--- BEGIN READING TEXT ---

In Iraq, Iran has gradually emerged from the shadows to become a key force in the fight against ISIS. Having supported the Iraqi government for over a decade behind the scenes, ensuring Maliki’s ability at all times to form a government even after his fall-out with the other members of his Shia alliance, Iran has now emerged as an open power, sending military advisors, commanders such as Qassem Suleimani, and fighters to wage war on ISIS on Iraqi soil. It has developed a patronage system for the militias ensuring their loyalty, reflected in Prime Minister Abadi’s frustrated attempts to create a National Guard. Iran has essentially outwitted the Americans at every turn in the appointment of ministers and ensured the impunity of its allies, in spite of alleged war crimes.

In Syria, despite gains made by the revolutionary forces, Assad’s regime has continued to operate as a result of undying Iranian support. Iranian military advisers regularly travel back and forth (via Iraq) conducting military campaigns to drive back the revolutionary forces.

In Lebanon, Hezbollah-backed by Iran and involved in Syria at Iran’s behest-continues to block the presidential vote ensuring a vacuum in the post for over a year and a half. In fact, but for Hezbollah’s sudden entry into the Syria conflict in the battle of Qusayr, which cut off the rebel supply line, the conflict could well have turned out differently from what it is today.

In Yemen, few could have honestly predicted that Houthi would march once more from Saada and, this time, reach the doors of Sana’a. Even fewer could have predicted that Houthi would eventually hold the keys to the capital and expand his reach to the key areas of Hodeida on the Red Sea, Taiz, Al-Daali’, and the border crossing with Saudi Arabia at Haradh. However Houthi, who has made no secret of his admiration of Iran and whose brand of Zaydism, the prominent sect of Islam in Yemen, appears to veer closer to the Shia brand of Islam propagated by Iran, now controls the north of Yemen. Furthermore, Iran is now providing logistical and military support via an air route established by agreement between Sana’a and Tehran following Houthi’s success. Such success prompted Alireza Zakanian, an Iranian member of Parliament, to claim that ‘[Iran] now controls four capitals; Baghdad, Sana’a, Damascus and Beirut’.


Obama’s heavy lobbying to push the deal through cannot be ignored either. With his term coming to an end and the traditional retrospective analysis of his reign beginning to emerge, many perceive Obama’s tenure to have been ordinary, cautious, and, at times, indecisive. Obama failed to react quickly to the events of the Arab Spring and failed to maintain a coherent policy concerning the promotion of democracy and human rights when he failed to put pressure on Egypt following the coup. Furthermore, Obama’s tenure has seen a retreating US foreign policy, allowing Iran to expand its influence in Iraq to such an extent, that the US knee-jerk reaction to remove Maliki following the rapid ISIS advance was tempered by Iran’s swift mobilisation of its allies to ensure a government that promotes its interests.

--- END READING TEXT ---

→ WRITTEN TASK 1
Update the passage on Iran's regional influence: write out everything from "In Syria, despite" down to "it is today." again, with "presidential vote" changed to "presidential election".
→ WRITTEN TASK 2
Name every person mentioned in the passage on Iran's regional influence.
→ WRITTEN TASK 3
Resume the passage on Iran's regional influence after its final sentence and extend it further.

--- BEGIN ENTRIES ---

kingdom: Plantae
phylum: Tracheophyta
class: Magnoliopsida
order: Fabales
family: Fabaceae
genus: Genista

--- END ENTRIES ---

→ WRITTEN RESPONSE 1
In Syria, despite gains made by the revolutionary forces, Assad’s regime has continued to operate as a result of undying Iranian support. Iranian military advisers regularly travel back and forth (via Iraq) conducting military campaigns to drive back the revolutionary forces.

In Lebanon, Hezbollah-backed by Iran and involved in Syria at Iran’s behest-continues to block the presidential election ensuring a vacuum in the post for over a year and a half. In fact, but for Hezbollah’s sudden entry into the Syria conflict in the battle of Qusayr, which cut off the rebel supply line, the conflict could well have turned out differently from what it is today.

→ WRITTEN RESPONSE 2
Maliki, Qassem Suleimani, Abadi, Assad, Houthi, Alireza Zakanian, Obama

→ WRITTEN RESPONSE 3
In light of these foreign policy failures, Obama’s energetic approach to the nuclear deal has more to do with his desire to claim some sort of legacy as being the president who opened the door between Iran and the US, much as President Nixon did between the US and China. The personal desire of Obama for such a legacy is a key drive behind the revival of US-Iran relations and provides some explanation behind the US’s blind eye to the regional power play. Although many point to the possibility of Congress striking down the deal, as the Republicans have indicated they will, Obama has put greater pressure on them by presenting the deal for a vote by the Security Council, effectively placing international pressure on Congress to respect the agreement.

The Regional Impact

There can be little doubt that Iran has offered some concessions in the region to the US and it is timely that the sudden Houthi reversal in Aden comes about as soon as the nuclear deal is signed. However commentators note that these concessions are likely to be seen solely in Yemen which, as one source put it, “was used by the Iranians to put pressure on the US for the nuclear deal”. It is noteworthy that Houthi supporters on social media have begun to turn on Iran citing a reduction in supplies and support.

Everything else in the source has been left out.